Re: Re: Comments / Suggestions on OSPi v1.4

April 9, 2014 at 6:49 am #26429

Participant

ah yes the device filesystem would have still been available; so the watchdog process would have still been alive and still pinging the timer.
I doubt you exceeded the operating temperature specs:

SanDisk SD, SDHC, microSD and microSDHC memory cards are capable of withstanding operating temperatures from -13ºF to 185ºF

I’d assume the card went bad; you can try moving /tmp /var/log /var/run and /var/apt/cache to tmpfs filesystems to lower the amount of writes to flash dramatically. I’d also invest in a quality card; definitely not the cheapest one in town.

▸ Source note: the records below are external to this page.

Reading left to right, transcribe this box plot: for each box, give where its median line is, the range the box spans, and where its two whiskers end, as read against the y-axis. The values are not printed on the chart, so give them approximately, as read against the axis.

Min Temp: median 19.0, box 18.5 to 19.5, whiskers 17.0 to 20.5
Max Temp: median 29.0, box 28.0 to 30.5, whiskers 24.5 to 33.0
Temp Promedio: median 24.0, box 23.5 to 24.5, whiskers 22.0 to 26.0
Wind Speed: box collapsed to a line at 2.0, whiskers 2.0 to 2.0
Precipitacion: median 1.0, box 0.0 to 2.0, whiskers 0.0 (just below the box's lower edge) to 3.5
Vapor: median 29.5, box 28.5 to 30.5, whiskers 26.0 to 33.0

You can configure the watchdog daemon to execute this simple script thats included:

add to watchdog.conf

check-binary = /usr/share/doc/watchdog/examples/systemcheck.sh

execute:

sudo chmod +x /usr/share/doc/watchdog/examples/systemcheck.sh

sudo /etc/init.d/watchdog restart

This would have detected your failure as it could not have opened a new shell when the disk died.. causing the watchdog daemon to hang and miss its heartbeat. I have personally verified that if a valve is open when the watchdog timer triggers a reset the valve will close.

I’ll try to come up with a sane watchdog config for most of our use cases and document it on the Wiki, perhaps I can write a script that monitors the valve status and if there open for longer than XXX it first tries to shut them down; and if that fails reboot.